When the percussion group went on stage to play, the event host asked the students each to pick up and hold an inflated balloon. Smiles broke out on the faces of the youth when the drummers began to play and they felt the vibrations of the drum beats between their hands.
Crewmembers performed a silent drama and the onboard sign language club signed interpretations for two songs. Student Chantal Campbell was inspired when she saw a young girl who lives with her family on the ship signing on stage with the adult crewmembers. An interpreter reminded Chantal of her response when she was interacting with crewmembers after the event. “I remember you told me that seeing the little girl signing, that it really touched you; it made you emotional.” “That is a big thing for a deaf person to see!” signed Chantal back.
Chantal told crewmembers that she really appreciated the fact that every part of the morning was planned with the abilities of deaf people in mind. “I really liked how all of you thought about those who are deaf and how we were able to feel the music through the balloon,” signed Chantal. “The dance, the drumming, and the singing and signing – it was beautiful.
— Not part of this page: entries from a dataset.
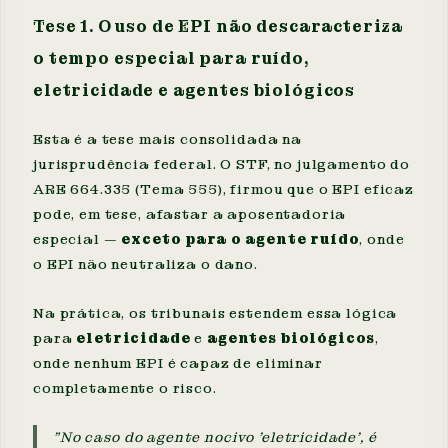
Tese 1. O uso de EPI não descaracteriza
o tempo especial para ruído,
eletricidade e agentes biológicos
Esta é a tese mais consolidada na
jurisprudência federal. O STF, no julgamento do
ARE 664.335 (Tema 555), firmou que o EPI eficaz
pode, em tese, afastar a aposentadoria
especial —
exceto para o agente ruído
, onde
o EPI não neutraliza o dano.
Na prática, os tribunais estendem essa lógica
para
eletricidade
e
agentes biológicos
,
onde nenhum EPI é capaz de eliminar
completamente o risco.
"No caso do agente nocivo 'eletricidade', é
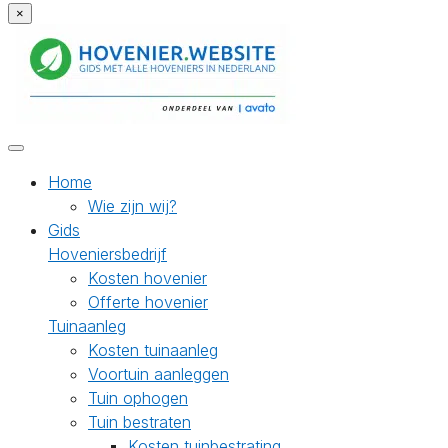
×
Home
Wie zijn wij?
Gids
Hoveniersbedrijf
Kosten hovenier
Offerte hovenier
Tuinaanleg
Kosten tuinaanleg
Voortuin aanleggen
Tuin ophogen
Tuin bestraten
Kosten tuinbestrating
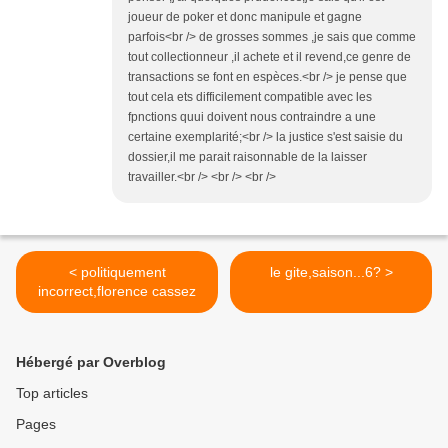
joueur de poker et donc manipule et gagne
parfois<br /> de grosses sommes ,je sais que comme
tout collectionneur ,il achete et il revend,ce genre de
transactions se font en espèces.<br /> je pense que
tout cela ets difficilement compatible avec les
fpnctions quui doivent nous contraindre a une
certaine exemplarité;<br /> la justice s'est saisie du
dossier,il me parait raisonnable de la laisser
travailler.<br /> <br /> <br />
< politiquement
le gite,saison...6? >
incorrect,florence cassez
Hébergé par Overblog
Top articles
Pages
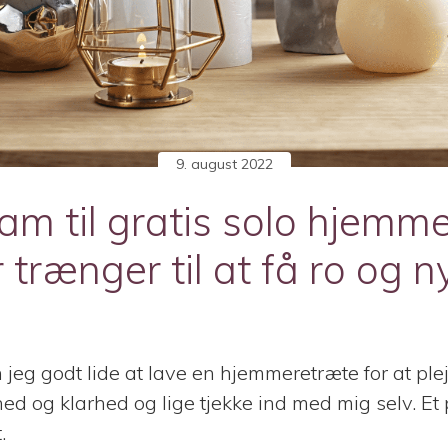
9. august 2022
m til gratis solo hjemme
r trænger til at få ro og n
jeg godt lide at lave en hjemmeretræte for at plej
ilhed og klarhed og lige tjekke ind med mig selv. 
.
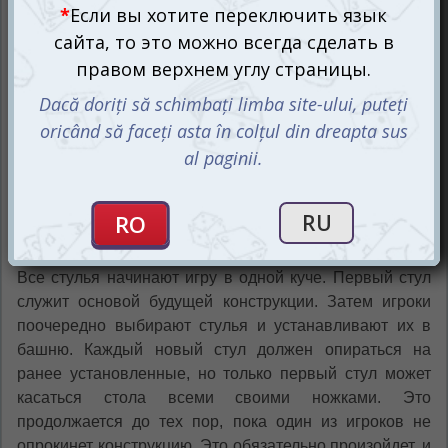
В комплекте игры вас ждут 8 зелёных, 8 синих и 8
красных стульчиков, различающихся между собой
формой. Ваша задача – выстраивать их поочередно,
создавая уникальную башню. Правила предлагают два
режима игры, которые можно изменять по своему
усмотрению.
Все стулья начинают игру в одной куче. Первый стул
служит основой будущей конструкции. Затем игроки
поочередно выбирают стулья и устанавливают их в
башню. Каждый новый стул должен опираться на
ранее установленные, но только первый стул может
касаться стола всеми своими ножками. Это
продолжается до тех пор, пока один из игроков не
опрокинет конструкцию. Это обязательно произойдет, и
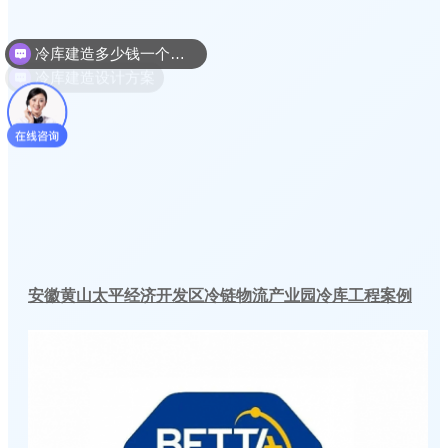
冷库建造多少钱一个平方
冷库建造设计方案
安徽黄山太平经济开发区冷链物流产业园冷库工程案例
Everything that I saw really touched my heart.”
Andy Svoboda has been working with deaf students in schools across Jamaica for the last five years and helped as an interpreter during the event. “Do these students often get to come to events like this that are designed specifically for them?” asked Kayla Gibson (USA).
“Oh, this was quite unique,” said Andy, explaining that a social stigma in Jamaica surrounding deafness means deaf people are often marginalised and have limited access to jobs and education. “The kids today loved it. They were very tuned in; this was an amazing experience for them.”